I will speak briefly of each of these choices, as they relate to your work.

Corporations have created a system of dead agriculture subsidized by our tax dollars that kills the planet, destroys families and communities and alienates us from the earth to produce dead food that poisons our bodies. Dead agriculture poisons and depletes our soil and water; reduces the nutritional value of our food; destroys families, family farms, and communities; and alienates us from the earth. It provides an abundance of top of the food chain delicacies to the rich. It offers nothing to the poor. It leads to houses without dining tables or even kitchens. Grab a TV dinner or take out and sit down in front of the TV. Dead agriculture. Dead earth. Dead families. Dead communities. And dead democracy. Economists on corporate payrolls tell us it’s the most efficient system of agriculture ever known. We ask, “Efficient at what?”

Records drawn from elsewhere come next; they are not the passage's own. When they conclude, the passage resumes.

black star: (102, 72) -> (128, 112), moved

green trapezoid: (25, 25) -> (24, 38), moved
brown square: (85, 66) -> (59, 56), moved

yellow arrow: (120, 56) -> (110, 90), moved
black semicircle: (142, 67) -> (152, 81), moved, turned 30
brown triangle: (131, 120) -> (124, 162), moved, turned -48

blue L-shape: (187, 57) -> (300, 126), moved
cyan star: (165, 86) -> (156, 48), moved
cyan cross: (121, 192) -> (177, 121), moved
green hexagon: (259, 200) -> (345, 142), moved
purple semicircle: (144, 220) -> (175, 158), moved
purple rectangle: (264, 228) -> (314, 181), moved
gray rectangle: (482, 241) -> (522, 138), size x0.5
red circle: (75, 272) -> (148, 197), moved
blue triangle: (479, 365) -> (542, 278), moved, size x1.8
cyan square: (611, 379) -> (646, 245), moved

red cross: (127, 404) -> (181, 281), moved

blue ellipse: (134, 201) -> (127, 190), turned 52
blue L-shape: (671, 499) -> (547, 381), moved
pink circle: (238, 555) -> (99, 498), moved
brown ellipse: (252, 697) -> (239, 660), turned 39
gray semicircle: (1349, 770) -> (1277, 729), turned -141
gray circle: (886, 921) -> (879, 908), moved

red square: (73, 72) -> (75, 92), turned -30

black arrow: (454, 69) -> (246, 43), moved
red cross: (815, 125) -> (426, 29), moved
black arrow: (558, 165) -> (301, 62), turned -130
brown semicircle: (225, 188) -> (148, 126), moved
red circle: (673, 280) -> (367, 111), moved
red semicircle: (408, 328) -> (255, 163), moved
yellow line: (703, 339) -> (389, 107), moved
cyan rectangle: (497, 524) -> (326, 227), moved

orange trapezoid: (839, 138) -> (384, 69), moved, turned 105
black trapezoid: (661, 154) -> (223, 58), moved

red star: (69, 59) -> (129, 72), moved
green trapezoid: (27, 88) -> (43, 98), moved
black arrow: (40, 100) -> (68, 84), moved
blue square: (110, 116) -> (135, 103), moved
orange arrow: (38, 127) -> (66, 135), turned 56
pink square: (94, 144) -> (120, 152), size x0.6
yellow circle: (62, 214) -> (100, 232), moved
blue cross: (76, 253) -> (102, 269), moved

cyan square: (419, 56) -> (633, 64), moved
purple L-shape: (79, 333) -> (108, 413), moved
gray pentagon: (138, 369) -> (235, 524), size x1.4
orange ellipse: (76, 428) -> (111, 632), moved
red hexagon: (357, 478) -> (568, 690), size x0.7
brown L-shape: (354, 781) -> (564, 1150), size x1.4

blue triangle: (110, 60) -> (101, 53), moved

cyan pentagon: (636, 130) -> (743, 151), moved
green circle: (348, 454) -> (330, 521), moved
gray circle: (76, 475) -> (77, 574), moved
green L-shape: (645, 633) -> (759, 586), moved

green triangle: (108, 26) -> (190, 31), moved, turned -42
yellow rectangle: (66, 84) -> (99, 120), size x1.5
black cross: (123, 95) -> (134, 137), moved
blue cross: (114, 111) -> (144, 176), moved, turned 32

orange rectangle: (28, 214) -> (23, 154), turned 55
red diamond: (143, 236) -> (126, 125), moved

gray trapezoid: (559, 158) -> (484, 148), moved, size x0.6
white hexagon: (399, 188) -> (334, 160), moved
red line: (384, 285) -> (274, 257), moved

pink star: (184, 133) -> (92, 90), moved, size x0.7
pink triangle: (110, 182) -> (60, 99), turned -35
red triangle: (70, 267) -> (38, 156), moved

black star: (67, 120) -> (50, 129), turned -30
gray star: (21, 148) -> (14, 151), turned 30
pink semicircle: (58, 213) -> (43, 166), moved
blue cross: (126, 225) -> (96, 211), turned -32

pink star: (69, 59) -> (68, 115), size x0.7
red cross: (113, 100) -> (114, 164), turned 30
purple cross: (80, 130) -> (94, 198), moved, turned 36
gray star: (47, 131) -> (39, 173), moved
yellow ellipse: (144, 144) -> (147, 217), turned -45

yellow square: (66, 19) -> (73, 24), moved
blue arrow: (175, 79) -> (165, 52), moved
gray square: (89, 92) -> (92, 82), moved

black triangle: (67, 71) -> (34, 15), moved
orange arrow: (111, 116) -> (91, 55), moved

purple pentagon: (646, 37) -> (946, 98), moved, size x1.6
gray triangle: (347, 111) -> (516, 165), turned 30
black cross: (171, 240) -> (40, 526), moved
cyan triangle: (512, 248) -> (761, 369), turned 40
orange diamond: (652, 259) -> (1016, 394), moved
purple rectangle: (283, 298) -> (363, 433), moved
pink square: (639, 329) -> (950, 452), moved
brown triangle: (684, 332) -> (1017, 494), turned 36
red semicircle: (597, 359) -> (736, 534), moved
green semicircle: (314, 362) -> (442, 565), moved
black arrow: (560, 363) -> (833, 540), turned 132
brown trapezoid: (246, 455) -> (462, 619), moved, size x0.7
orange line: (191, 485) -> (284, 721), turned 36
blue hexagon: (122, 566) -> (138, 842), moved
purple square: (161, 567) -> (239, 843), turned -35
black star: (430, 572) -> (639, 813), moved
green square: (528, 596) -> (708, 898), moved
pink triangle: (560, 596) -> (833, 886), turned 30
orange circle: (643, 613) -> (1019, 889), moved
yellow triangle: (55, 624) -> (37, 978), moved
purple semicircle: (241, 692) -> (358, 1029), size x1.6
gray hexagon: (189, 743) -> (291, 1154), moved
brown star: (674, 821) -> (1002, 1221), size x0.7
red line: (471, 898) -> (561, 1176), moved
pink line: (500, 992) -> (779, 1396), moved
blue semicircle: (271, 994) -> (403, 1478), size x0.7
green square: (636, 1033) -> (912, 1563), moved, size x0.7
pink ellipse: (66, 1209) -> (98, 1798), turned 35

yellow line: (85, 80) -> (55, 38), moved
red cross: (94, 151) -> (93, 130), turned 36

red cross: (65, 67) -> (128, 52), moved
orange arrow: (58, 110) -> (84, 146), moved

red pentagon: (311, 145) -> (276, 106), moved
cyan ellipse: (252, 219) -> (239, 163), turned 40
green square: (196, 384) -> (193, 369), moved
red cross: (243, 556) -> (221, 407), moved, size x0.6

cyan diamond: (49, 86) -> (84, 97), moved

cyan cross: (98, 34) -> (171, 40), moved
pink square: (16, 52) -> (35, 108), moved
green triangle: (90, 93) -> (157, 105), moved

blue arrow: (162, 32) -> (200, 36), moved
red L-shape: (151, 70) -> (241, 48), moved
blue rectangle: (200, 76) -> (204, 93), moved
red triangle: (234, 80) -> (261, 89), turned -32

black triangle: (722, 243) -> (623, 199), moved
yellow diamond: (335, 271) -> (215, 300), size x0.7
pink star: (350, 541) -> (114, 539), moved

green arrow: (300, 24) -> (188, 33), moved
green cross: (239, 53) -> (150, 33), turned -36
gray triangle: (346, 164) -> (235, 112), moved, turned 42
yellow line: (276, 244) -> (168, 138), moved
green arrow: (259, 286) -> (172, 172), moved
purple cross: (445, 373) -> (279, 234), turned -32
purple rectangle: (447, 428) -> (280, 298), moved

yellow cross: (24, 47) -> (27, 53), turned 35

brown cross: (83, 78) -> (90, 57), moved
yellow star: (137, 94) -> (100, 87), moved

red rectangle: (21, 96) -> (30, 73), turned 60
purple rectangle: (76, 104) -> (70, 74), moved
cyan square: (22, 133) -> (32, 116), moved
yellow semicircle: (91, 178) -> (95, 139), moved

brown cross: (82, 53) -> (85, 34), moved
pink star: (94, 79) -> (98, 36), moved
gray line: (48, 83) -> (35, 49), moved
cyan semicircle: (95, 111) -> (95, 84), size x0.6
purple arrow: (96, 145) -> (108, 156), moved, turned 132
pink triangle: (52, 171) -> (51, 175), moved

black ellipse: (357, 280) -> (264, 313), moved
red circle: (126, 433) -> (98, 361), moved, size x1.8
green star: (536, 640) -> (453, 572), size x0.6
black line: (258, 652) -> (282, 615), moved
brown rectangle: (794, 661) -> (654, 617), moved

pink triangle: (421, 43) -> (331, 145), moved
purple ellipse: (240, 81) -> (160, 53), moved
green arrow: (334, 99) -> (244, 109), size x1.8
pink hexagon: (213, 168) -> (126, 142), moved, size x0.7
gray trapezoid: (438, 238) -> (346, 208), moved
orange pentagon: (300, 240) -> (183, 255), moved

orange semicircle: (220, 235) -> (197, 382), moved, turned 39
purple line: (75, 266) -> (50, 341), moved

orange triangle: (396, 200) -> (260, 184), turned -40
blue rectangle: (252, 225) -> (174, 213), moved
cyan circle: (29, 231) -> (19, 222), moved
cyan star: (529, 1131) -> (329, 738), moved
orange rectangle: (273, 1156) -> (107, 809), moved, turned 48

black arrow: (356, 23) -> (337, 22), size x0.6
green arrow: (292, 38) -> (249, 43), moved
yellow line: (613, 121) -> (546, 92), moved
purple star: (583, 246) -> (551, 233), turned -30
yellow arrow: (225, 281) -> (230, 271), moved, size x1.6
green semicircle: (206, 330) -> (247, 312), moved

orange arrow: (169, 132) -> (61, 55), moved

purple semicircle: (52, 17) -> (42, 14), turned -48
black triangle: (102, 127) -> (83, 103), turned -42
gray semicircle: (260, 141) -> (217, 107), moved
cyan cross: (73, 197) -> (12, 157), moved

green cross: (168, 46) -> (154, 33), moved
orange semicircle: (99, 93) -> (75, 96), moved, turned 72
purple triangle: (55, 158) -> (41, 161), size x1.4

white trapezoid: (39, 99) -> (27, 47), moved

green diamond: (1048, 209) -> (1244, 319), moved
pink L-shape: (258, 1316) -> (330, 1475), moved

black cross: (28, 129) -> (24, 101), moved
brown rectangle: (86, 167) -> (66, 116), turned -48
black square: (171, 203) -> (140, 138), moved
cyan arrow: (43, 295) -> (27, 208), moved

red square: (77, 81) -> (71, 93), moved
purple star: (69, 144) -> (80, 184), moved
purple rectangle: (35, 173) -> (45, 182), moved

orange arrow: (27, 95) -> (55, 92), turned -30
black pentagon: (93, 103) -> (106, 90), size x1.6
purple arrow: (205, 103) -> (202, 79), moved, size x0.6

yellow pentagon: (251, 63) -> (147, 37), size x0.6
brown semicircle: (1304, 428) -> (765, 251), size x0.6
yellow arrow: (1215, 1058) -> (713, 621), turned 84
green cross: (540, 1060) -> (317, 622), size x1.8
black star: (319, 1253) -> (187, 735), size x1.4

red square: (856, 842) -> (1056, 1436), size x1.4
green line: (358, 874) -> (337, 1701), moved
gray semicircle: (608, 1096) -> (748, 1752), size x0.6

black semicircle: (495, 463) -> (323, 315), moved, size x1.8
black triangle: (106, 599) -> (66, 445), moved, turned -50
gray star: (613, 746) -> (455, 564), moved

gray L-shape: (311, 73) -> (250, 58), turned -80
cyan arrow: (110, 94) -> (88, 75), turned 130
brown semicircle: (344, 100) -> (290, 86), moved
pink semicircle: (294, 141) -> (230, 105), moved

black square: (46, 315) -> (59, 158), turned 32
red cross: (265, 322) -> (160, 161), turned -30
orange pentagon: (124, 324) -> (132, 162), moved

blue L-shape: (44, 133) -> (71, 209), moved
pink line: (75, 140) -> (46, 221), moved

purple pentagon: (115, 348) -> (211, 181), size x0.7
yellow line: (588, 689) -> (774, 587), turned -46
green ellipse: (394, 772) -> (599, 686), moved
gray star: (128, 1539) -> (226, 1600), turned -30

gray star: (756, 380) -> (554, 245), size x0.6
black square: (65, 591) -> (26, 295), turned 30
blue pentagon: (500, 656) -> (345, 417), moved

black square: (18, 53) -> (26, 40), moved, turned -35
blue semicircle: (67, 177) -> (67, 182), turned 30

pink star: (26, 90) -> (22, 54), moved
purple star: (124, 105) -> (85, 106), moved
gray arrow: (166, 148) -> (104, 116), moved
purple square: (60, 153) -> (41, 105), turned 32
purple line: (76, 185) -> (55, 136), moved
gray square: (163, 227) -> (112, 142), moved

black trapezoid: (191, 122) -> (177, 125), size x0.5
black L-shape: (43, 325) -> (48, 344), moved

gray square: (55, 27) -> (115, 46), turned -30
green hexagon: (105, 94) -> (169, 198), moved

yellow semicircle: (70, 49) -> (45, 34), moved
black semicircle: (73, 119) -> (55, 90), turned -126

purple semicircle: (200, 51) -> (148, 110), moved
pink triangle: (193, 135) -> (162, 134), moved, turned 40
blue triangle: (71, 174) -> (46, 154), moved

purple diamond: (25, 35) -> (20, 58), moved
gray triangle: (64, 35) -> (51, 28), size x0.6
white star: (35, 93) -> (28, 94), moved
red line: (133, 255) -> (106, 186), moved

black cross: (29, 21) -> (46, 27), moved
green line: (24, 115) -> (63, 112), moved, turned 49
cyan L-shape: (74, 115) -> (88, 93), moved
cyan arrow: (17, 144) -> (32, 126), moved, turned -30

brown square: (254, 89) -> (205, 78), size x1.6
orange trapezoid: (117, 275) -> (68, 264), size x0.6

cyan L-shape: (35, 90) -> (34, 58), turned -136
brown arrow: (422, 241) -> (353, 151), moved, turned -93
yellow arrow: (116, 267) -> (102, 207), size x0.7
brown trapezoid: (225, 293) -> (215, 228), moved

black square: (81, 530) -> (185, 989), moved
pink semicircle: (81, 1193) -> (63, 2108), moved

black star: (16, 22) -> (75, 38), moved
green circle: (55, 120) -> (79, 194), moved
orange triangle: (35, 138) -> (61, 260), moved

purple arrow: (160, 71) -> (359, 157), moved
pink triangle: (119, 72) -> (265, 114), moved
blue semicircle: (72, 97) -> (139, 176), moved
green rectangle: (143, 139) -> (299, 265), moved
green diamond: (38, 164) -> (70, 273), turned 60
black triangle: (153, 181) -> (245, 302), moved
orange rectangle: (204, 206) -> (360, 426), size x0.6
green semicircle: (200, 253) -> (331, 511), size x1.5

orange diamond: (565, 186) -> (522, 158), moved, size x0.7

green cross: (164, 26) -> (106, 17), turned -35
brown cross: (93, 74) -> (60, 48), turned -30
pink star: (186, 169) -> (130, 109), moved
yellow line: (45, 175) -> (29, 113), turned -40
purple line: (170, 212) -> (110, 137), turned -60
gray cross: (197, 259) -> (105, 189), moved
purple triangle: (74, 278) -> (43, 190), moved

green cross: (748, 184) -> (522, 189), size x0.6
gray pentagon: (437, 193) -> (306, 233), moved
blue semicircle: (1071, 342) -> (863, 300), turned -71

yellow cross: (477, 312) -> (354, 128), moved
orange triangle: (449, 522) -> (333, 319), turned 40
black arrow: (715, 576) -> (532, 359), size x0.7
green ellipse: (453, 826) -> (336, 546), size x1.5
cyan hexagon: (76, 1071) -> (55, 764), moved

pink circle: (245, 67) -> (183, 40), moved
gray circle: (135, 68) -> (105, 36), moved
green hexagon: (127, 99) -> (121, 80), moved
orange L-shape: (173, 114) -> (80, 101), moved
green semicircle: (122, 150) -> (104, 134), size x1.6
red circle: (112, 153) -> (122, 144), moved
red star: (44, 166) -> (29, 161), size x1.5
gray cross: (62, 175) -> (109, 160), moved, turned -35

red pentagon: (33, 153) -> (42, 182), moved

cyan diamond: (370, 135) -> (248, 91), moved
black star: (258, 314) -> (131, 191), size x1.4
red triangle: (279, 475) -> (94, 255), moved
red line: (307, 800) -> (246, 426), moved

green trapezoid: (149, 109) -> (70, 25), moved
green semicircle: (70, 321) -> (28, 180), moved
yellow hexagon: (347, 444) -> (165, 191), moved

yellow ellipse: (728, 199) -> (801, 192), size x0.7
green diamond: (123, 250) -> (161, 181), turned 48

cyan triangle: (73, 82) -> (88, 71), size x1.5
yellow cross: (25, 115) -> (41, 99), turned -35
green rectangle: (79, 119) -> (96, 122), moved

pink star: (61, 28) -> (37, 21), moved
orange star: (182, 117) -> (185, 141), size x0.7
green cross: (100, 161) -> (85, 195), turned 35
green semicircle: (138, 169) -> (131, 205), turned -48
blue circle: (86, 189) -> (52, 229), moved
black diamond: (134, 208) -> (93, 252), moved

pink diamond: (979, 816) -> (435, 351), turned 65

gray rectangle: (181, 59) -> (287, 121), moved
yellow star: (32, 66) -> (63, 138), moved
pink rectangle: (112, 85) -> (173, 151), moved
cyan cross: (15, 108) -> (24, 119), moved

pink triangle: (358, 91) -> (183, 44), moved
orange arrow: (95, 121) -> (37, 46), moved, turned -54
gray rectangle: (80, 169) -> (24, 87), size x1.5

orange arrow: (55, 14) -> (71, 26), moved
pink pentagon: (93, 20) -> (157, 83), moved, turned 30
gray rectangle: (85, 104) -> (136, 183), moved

Food and the soils that grow it are the foundation of life and community. Food nurtures our souls, as well as our bodies. The bonding of family, friends, and community has long centered on sitting together at a table to share food. Food and agricultural practices distinctive to place are a foundation of the sense of identity and social bonding that make a community more than a place where we go after work to watch TV and sleep.

This is why your work on local food security is so important. It is about restoring the healthfulness of our foods, bodies, communities, cultures, and ecosystems. Now that is a deal you won’t find at Wal-Mart or McDonalds.